Nothing but an exact copy is wanted here: the line with "X2807Y2542D02*" and all the lines that follow it in the entries below.

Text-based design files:

□ □ □ □

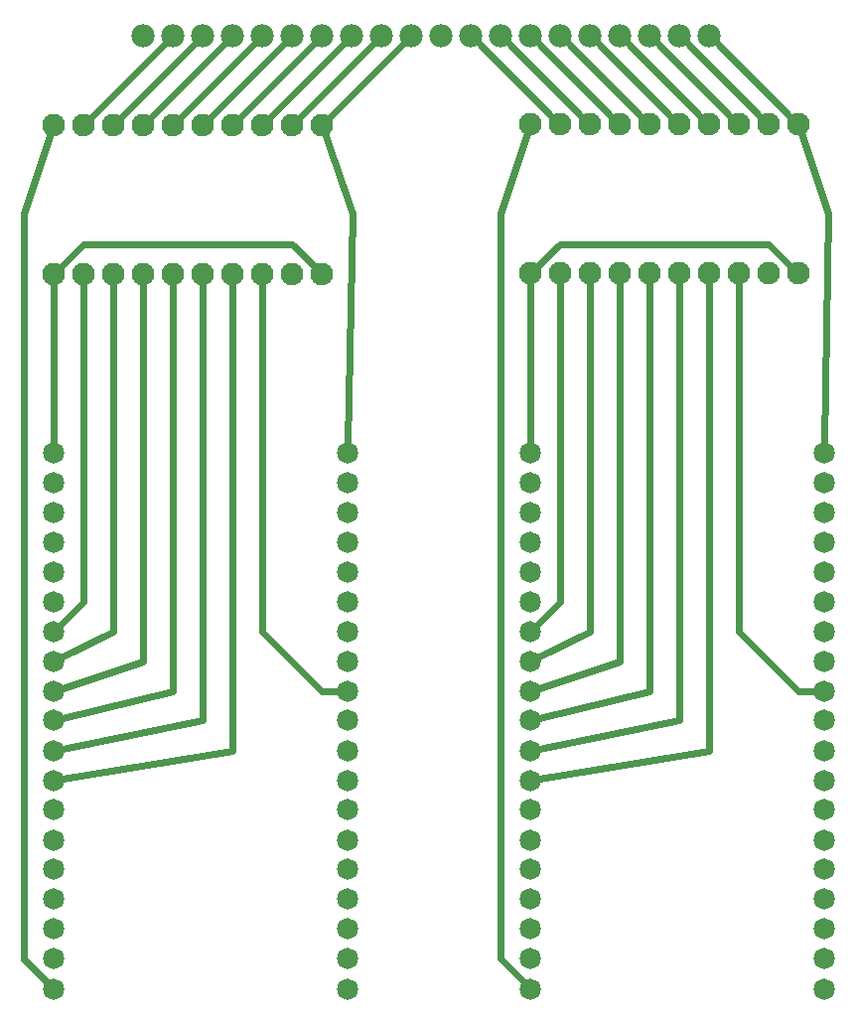
<source format=gtl>
G04 MADE WITH FRITZING*
G04 WWW.FRITZING.ORG*
G04 DOUBLE SIDED*
G04 HOLES PLATED*
G04 CONTOUR ON CENTER OF CONTOUR VECTOR*
%ASAXBY*%
%FSLAX23Y23*%
%MOIN*%
%OFA0B0*%
%SFA1.0B1.0*%
%ADD10C,0.076000*%
%ADD11C,0.078000*%
%ADD12C,0.071828*%
%ADD13C,0.024000*%
%LNCOPPER1*%
G90*
G70*
G54D10*
X2207Y3072D03*
X2307Y3072D03*
X2407Y3072D03*
X2507Y3072D03*
X2607Y3072D03*
X2707Y3072D03*
X2807Y3072D03*
X2907Y3072D03*
X3007Y3072D03*
X3107Y3072D03*
X3107Y2572D03*
X3007Y2572D03*
X2907Y2572D03*
X2807Y2572D03*
X2707Y2572D03*
X2607Y2572D03*
X2507Y2572D03*
X2407Y2572D03*
X2307Y2572D03*
X2207Y2572D03*
X608Y3071D03*
X708Y3071D03*
X808Y3071D03*
X908Y3071D03*
X1008Y3071D03*
X1108Y3071D03*
X1208Y3071D03*
X1308Y3071D03*
X1408Y3071D03*
X1508Y3071D03*
X1508Y2571D03*
X1408Y2571D03*
X1308Y2571D03*
X1208Y2571D03*
X1108Y2571D03*
X1008Y2571D03*
X908Y2571D03*
X808Y2571D03*
X708Y2571D03*
X608Y2571D03*
G54D11*
X908Y3371D03*
X1008Y3371D03*
X1108Y3371D03*
X1208Y3371D03*
X1308Y3371D03*
X1408Y3371D03*
X1508Y3371D03*
X1608Y3371D03*
X1708Y3371D03*
X1808Y3371D03*
X908Y3371D03*
X1008Y3371D03*
X1108Y3371D03*
X1208Y3371D03*
X1308Y3371D03*
X1408Y3371D03*
X1508Y3371D03*
X1608Y3371D03*
X1708Y3371D03*
X1808Y3371D03*
X1908Y3371D03*
X2008Y3371D03*
X2108Y3371D03*
X2208Y3371D03*
X2308Y3371D03*
X2408Y3371D03*
X2508Y3371D03*
X2608Y3371D03*
X2708Y3371D03*
X2808Y3371D03*
X1908Y3371D03*
X2008Y3371D03*
X2108Y3371D03*
X2208Y3371D03*
X2308Y3371D03*
X2408Y3371D03*
X2508Y3371D03*
X2608Y3371D03*
X2708Y3371D03*
X2808Y3371D03*
G54D12*
X608Y1971D03*
X608Y1871D03*
X608Y1771D03*
X608Y1671D03*
X608Y1571D03*
X608Y1471D03*
X608Y1371D03*
X608Y1271D03*
X608Y1171D03*
X608Y1072D03*
X608Y971D03*
X608Y871D03*
X608Y772D03*
X608Y671D03*
X608Y572D03*
X608Y472D03*
X608Y372D03*
X608Y272D03*
X608Y171D03*
X1594Y171D03*
X1594Y272D03*
X1594Y372D03*
X1594Y472D03*
X1594Y572D03*
X1594Y671D03*
X1594Y772D03*
X1594Y871D03*
X1594Y971D03*
X1594Y1072D03*
X1594Y1171D03*
X1594Y1271D03*
X1594Y1371D03*
X1594Y1471D03*
X1594Y1571D03*
X1594Y1671D03*
X1594Y1771D03*
X1594Y1871D03*
X1594Y1971D03*
X2208Y1971D03*
X2208Y1871D03*
X2208Y1771D03*
X2208Y1671D03*
X2208Y1571D03*
X2208Y1471D03*
X2208Y1371D03*
X2208Y1271D03*
X2208Y1171D03*
X2208Y1072D03*
X2208Y971D03*
X2208Y871D03*
X2208Y772D03*
X2208Y671D03*
X2208Y572D03*
X2208Y472D03*
X2208Y372D03*
X2208Y272D03*
X2208Y171D03*
X3194Y171D03*
X3194Y272D03*
X3194Y372D03*
X3194Y472D03*
X3194Y572D03*
X3194Y671D03*
X3194Y772D03*
X3194Y871D03*
X3194Y971D03*
X3194Y1072D03*
X3194Y1171D03*
X3194Y1271D03*
X3194Y1371D03*
X3194Y1471D03*
X3194Y1571D03*
X3194Y1671D03*
X3194Y1771D03*
X3194Y1871D03*
X3194Y1971D03*
G54D13*
X1308Y1371D02*
X1508Y1171D01*
D02*
X1508Y1171D02*
X1563Y1171D01*
D02*
X1308Y2541D02*
X1308Y1371D01*
D02*
X987Y3350D02*
X730Y3093D01*
D02*
X1087Y3350D02*
X830Y3093D01*
D02*
X930Y3093D02*
X1187Y3350D01*
D02*
X1287Y3350D02*
X1030Y3093D01*
D02*
X1387Y3350D02*
X1130Y3093D01*
D02*
X1230Y3093D02*
X1487Y3350D01*
D02*
X1330Y3093D02*
X1587Y3350D01*
D02*
X1687Y3350D02*
X1430Y3093D01*
D02*
X1530Y3093D02*
X1787Y3350D01*
D02*
X508Y270D02*
X508Y2772D01*
D02*
X508Y2772D02*
X598Y3042D01*
D02*
X586Y193D02*
X508Y270D01*
D02*
X608Y2541D02*
X608Y2001D01*
D02*
X709Y1573D02*
X708Y2541D01*
D02*
X630Y1392D02*
X708Y1470D01*
D02*
X708Y1470D02*
X709Y1573D01*
D02*
X809Y1371D02*
X808Y2541D01*
D02*
X636Y1285D02*
X809Y1371D01*
D02*
X908Y1270D02*
X908Y2541D01*
D02*
X637Y1181D02*
X908Y1270D01*
D02*
X1009Y1171D02*
X1008Y2541D01*
D02*
X638Y1079D02*
X1009Y1171D01*
D02*
X1108Y2541D02*
X1108Y1073D01*
D02*
X1108Y1073D02*
X638Y977D01*
D02*
X1208Y2541D02*
X1209Y971D01*
D02*
X1209Y971D02*
X638Y876D01*
D02*
X1486Y2593D02*
X1409Y2670D01*
D02*
X1409Y2670D02*
X709Y2670D01*
D02*
X709Y2670D02*
X630Y2593D01*
D02*
X2830Y3350D02*
X3085Y3094D01*
D02*
X2109Y2772D02*
X2108Y272D01*
D02*
X2108Y272D02*
X2187Y193D01*
D02*
X2197Y3043D02*
X2109Y2772D01*
D02*
X2030Y3350D02*
X2285Y3094D01*
D02*
X2130Y3350D02*
X2385Y3094D01*
D02*
X2230Y3350D02*
X2485Y3094D01*
D02*
X2330Y3350D02*
X2585Y3094D01*
D02*
X2430Y3350D02*
X2685Y3094D01*
D02*
X2530Y3350D02*
X2785Y3094D01*
D02*
X2630Y3350D02*
X2885Y3094D01*
D02*
X2730Y3350D02*
X2985Y3094D01*
D02*
X2207Y2542D02*
X2208Y2001D01*
D02*
X2308Y1470D02*
X2307Y2542D01*
D02*
X2230Y1392D02*
X2308Y1470D01*
D02*
X2509Y1270D02*
X2237Y1181D01*
D02*
X2507Y2542D02*
X2509Y1270D01*
D02*
X2607Y1171D02*
X2238Y1079D01*
D02*
X2607Y2542D02*
X2607Y1171D01*
D02*
X2709Y1073D02*
X2238Y977D01*
D02*
X2707Y2542D02*
X2709Y1073D01*
D02*
X2807Y971D02*
X2238Y876D01*
D02*
X2807Y2542D02*
X2807Y971D01*
D02*
X1610Y2772D02*
X1518Y3042D01*
D02*
X1595Y2001D02*
X1610Y2772D01*
D02*
X3207Y2772D02*
X3194Y2001D01*
D02*
X3116Y3043D02*
X3207Y2772D01*
D02*
X2308Y2671D02*
X2229Y2594D01*
D02*
X3085Y2594D02*
X3008Y2671D01*
D02*
X3008Y2671D02*
X2308Y2671D01*
D02*
X3109Y1171D02*
X2909Y1371D01*
D02*
X3163Y1171D02*
X3109Y1171D01*
D02*
X2909Y1371D02*
X2907Y2542D01*
D02*
X2236Y1285D02*
X2407Y1371D01*
D02*
X2407Y1371D02*
X2407Y2542D01*
G04 End of Copper1*
M02*
</source>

□ □ □ □

YOUR RESPONSE
X2807Y2542D02*
X2807Y971D01*
D02*
X1610Y2772D02*
X1518Y3042D01*
D02*
X1595Y2001D02*
X1610Y2772D01*
D02*
X3207Y2772D02*
X3194Y2001D01*
D02*
X3116Y3043D02*
X3207Y2772D01*
D02*
X2308Y2671D02*
X2229Y2594D01*
D02*
X3085Y2594D02*
X3008Y2671D01*
D02*
X3008Y2671D02*
X2308Y2671D01*
D02*
X3109Y1171D02*
X2909Y1371D01*
D02*
X3163Y1171D02*
X3109Y1171D01*
D02*
X2909Y1371D02*
X2907Y2542D01*
D02*
X2236Y1285D02*
X2407Y1371D01*
D02*
X2407Y1371D02*
X2407Y2542D01*
G04 End of Copper1*
M02*
</source>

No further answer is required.